El dinero es el pegamento de toda la arquitectura. Una estimación sitúa los ingresos anuales en torno a los 4.400 millones de dólares, generados por el tráfico de cocaína, la extorsión, la minería ilegal y la captura coercitiva de recursos públicos. En la economía de la cocaína, el informe describe al grupo regulando cultivos, controlando insumos químicos, gravando la cadena de suministro y custodiando rutas hacia los mercados de exportación; una estimación situó las exportaciones en unas 20 toneladas de cocaína por mes en 2021. En el oro, el poder armado está ligado a la extracción y a disputas territoriales. El informe cita una estimación según la cual en Guainía la organización podría estar vinculada a cerca del 25% de la extracción de oro, valorada en unos 17 mil millones de pesos colombianos. La diversificación aquí no es solo una táctica empresarial; es un seguro ante la próxima ofensiva estatal y el próximo titular mundial.

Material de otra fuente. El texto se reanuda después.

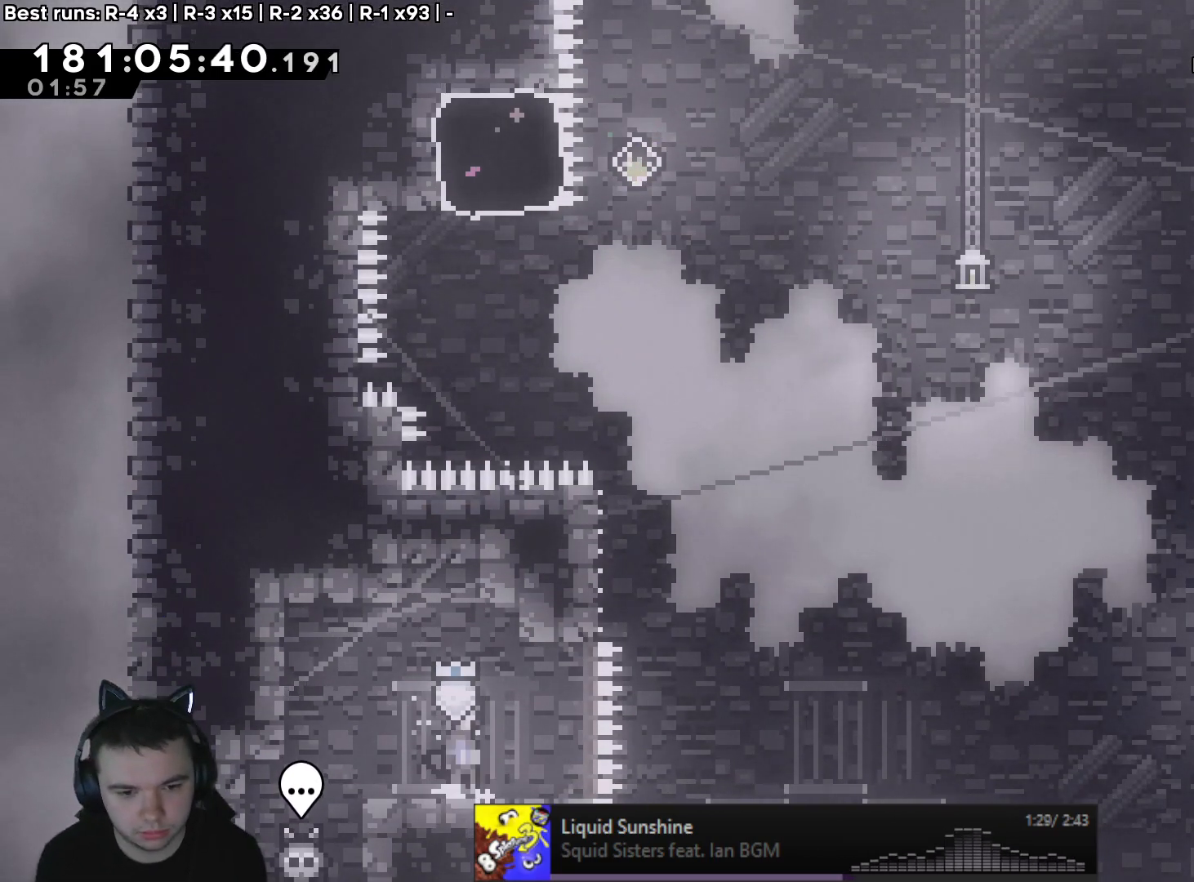
{"buttons": ["A"], "left_stick": "down-right", "right_stick": "center"}
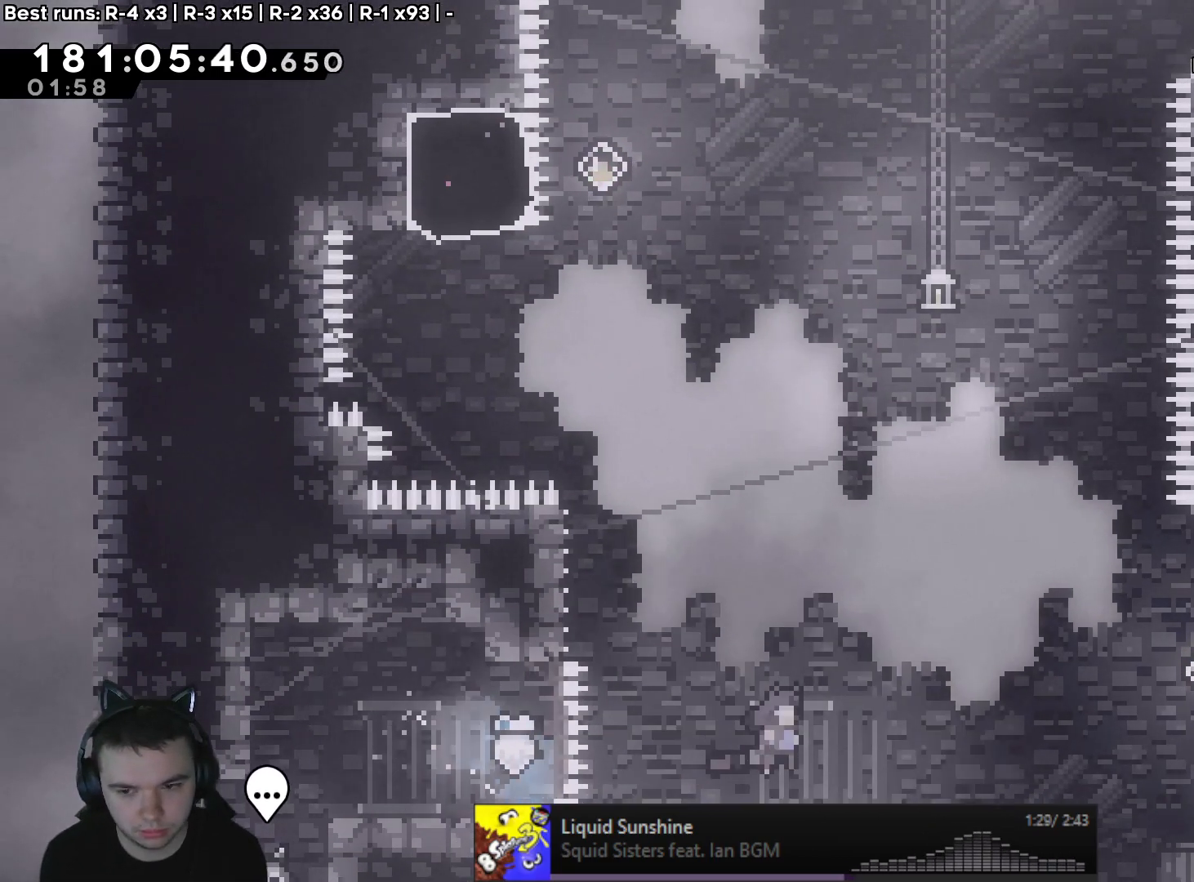
{"buttons": ["A", "X"], "left_stick": "up", "right_stick": "center", "events": [[383, "left_stick", "up"], [450, "X", "down"]]}
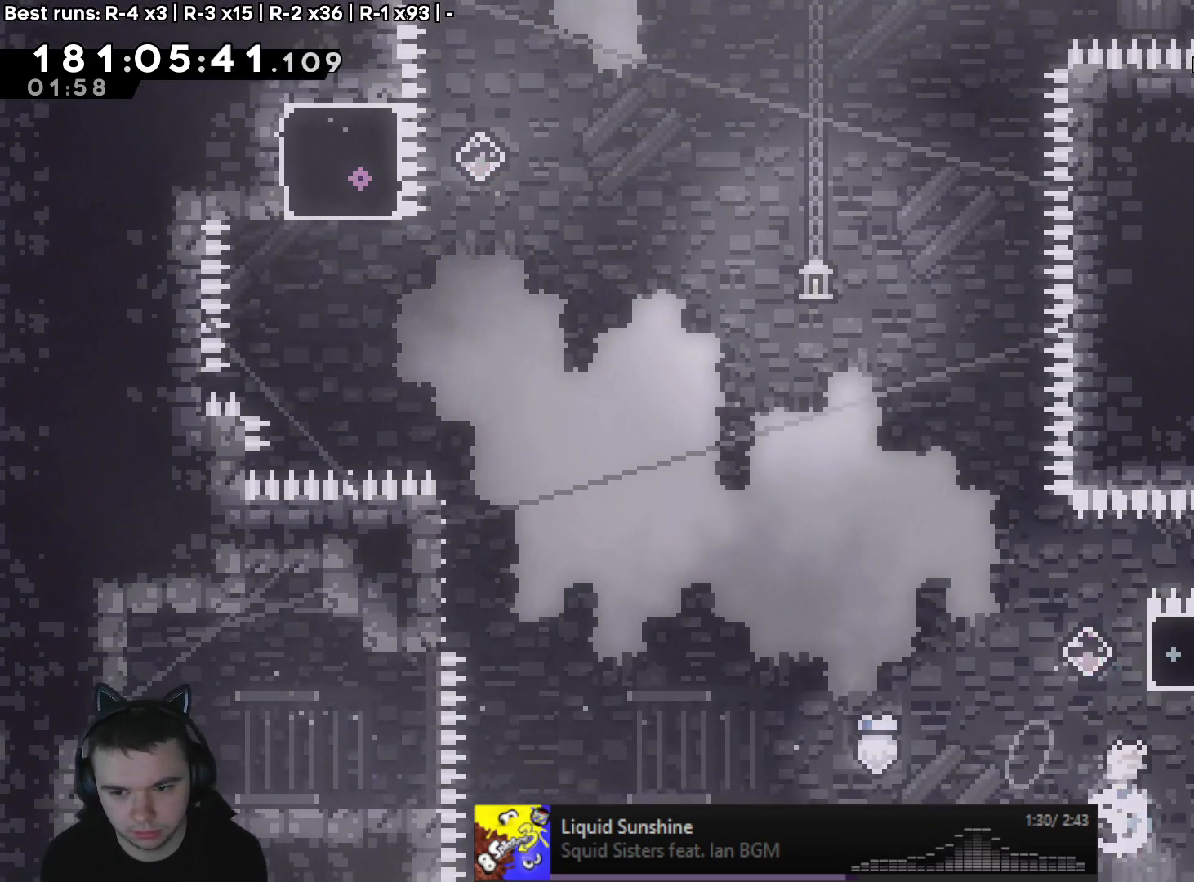
{"buttons": ["A"], "left_stick": "left", "right_stick": "center", "events": [[117, "A", "up"], [117, "X", "up"], [133, "left_stick", "up-left"], [217, "A", "down"], [250, "left_stick", "left"]]}
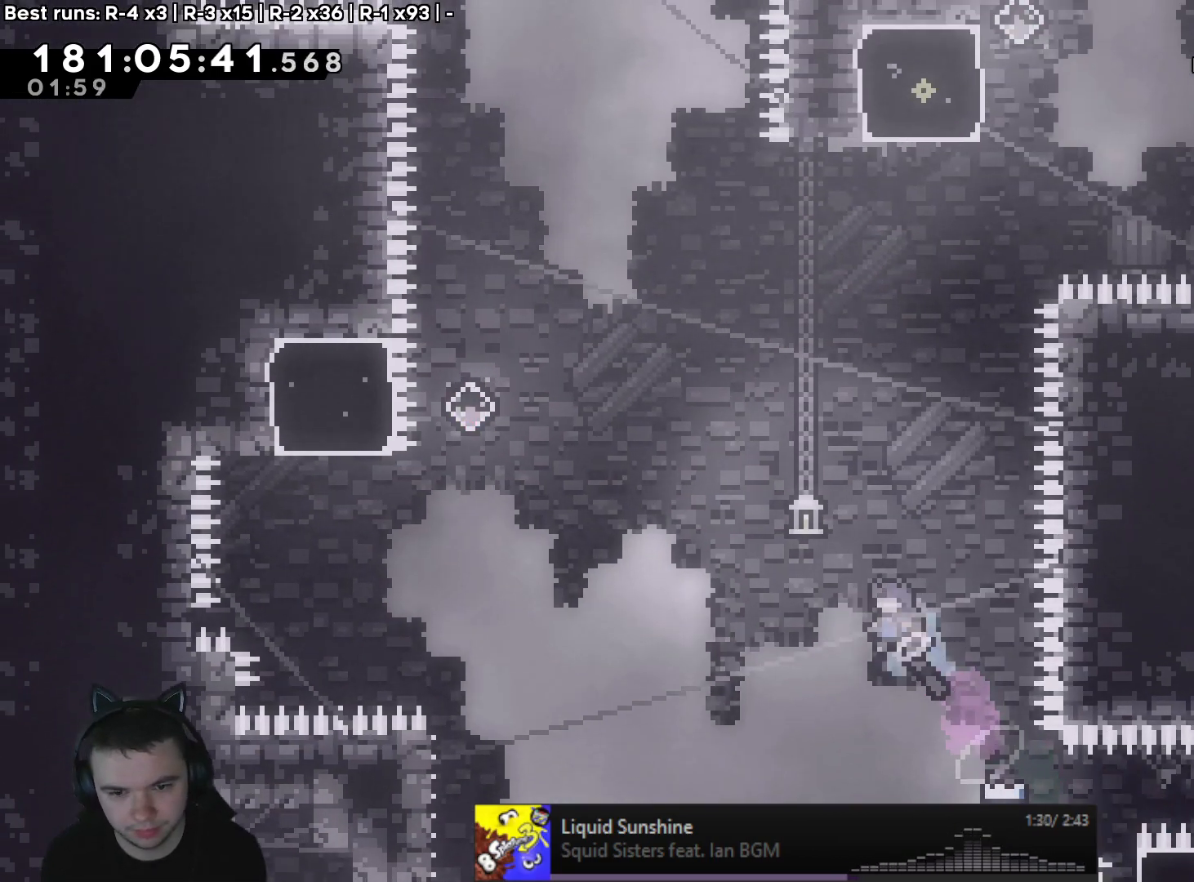
{"buttons": ["A"], "left_stick": "up-left", "right_stick": "center", "events": [[50, "left_stick", "up-left"]]}
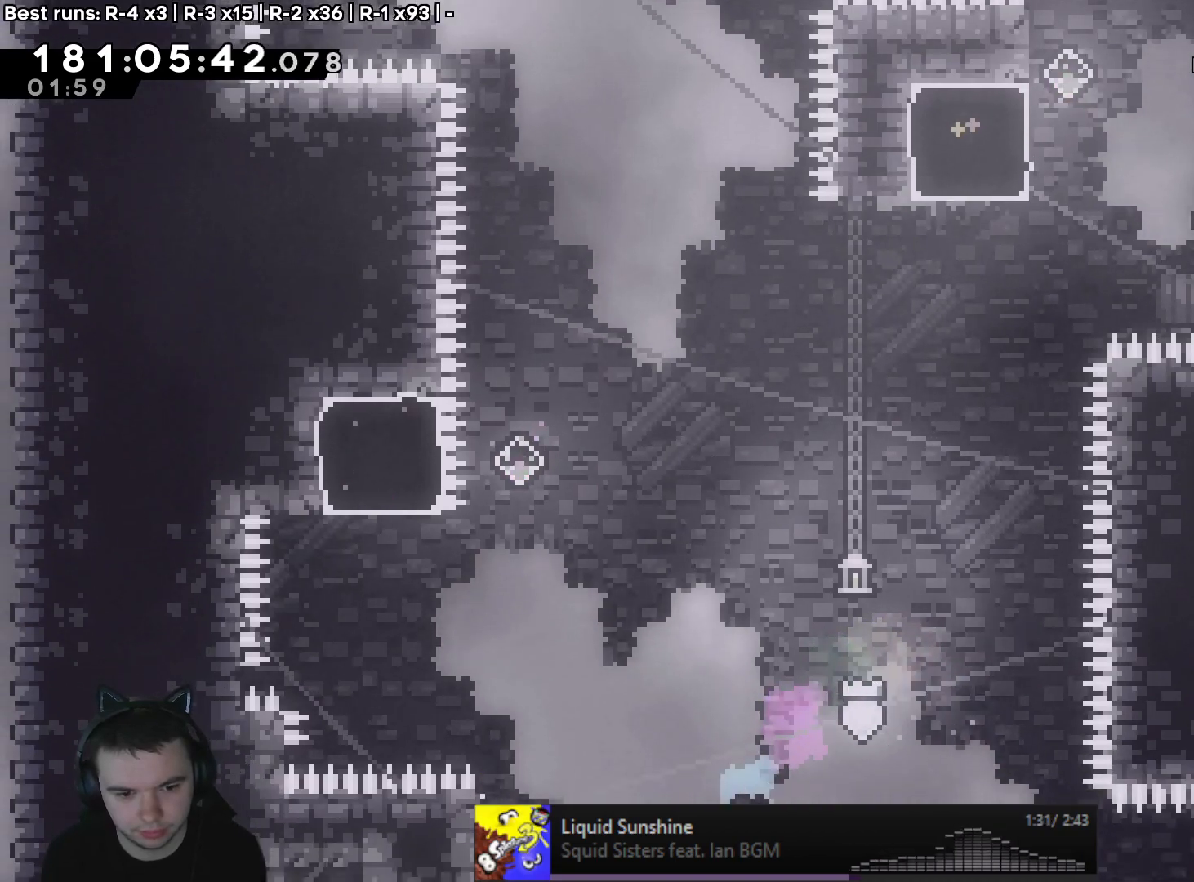
{"buttons": [], "left_stick": "right", "right_stick": "center", "events": [[150, "DPAD_RIGHT", "down"], [200, "X", "down"], [283, "DPAD_RIGHT", "up"], [500, "A", "up"], [500, "X", "up"], [500, "left_stick", "right"]]}
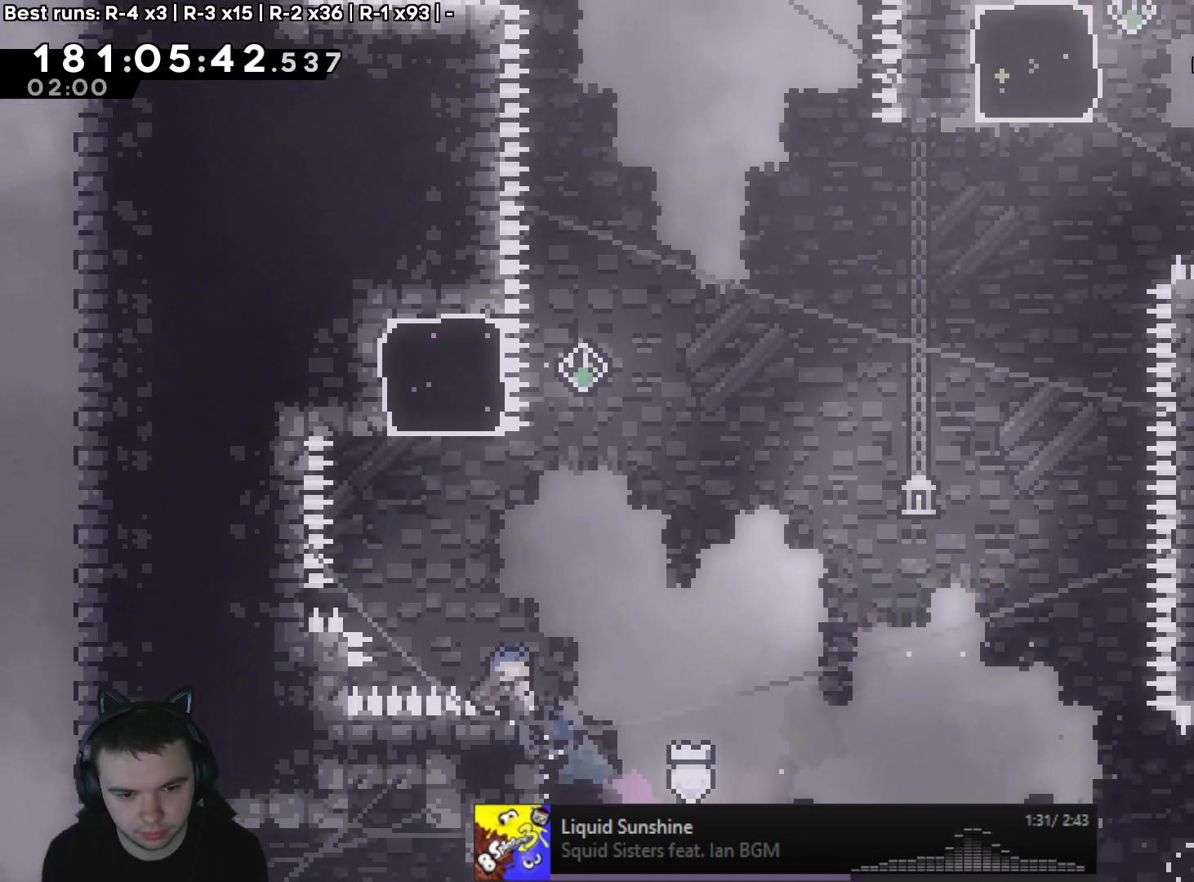
{"buttons": ["A"], "left_stick": "up-right", "right_stick": "center", "events": [[50, "A", "down"], [267, "left_stick", "center"], [483, "left_stick", "up-right"]]}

Eso es lo que hace que la designación estadounidense sea relevante pero no decisiva. Colombia lleva años debatiendo si la organización puede ser llevada a la “sometimiento a la justicia”, negociada hacia el desarme o enfrentada indefinidamente. Un esfuerzo anterior bajo el presidente Juan Manuel Santos incluyó 38 reuniones en 2017–2018 y produjo una ley que no satisfizo a la cúpula del grupo; después, se expandió a zonas dejadas por las FARC desmovilizadas. Bajo la Paz Total del presidente Gustavo Petro, el problema se agudizó: excluir a la mayor red armada criminal deja un vacío que puede llenar; llevarla a la mesa, implica el riesgo de legitimar un modelo de negocio armado. La nueva etiqueta de terrorismo de EE.UU. añade presión sobre financiadores y facilitadores, pero no puede sustituir el trabajo diario de un Estado que protege testigos, financia escuelas y mantiene abiertas las carreteras. Al final, el poder del Clan del Golfo se mide menos por cómo lo llama Washington que por lo que Colombia pueda ofrecer en su lugar.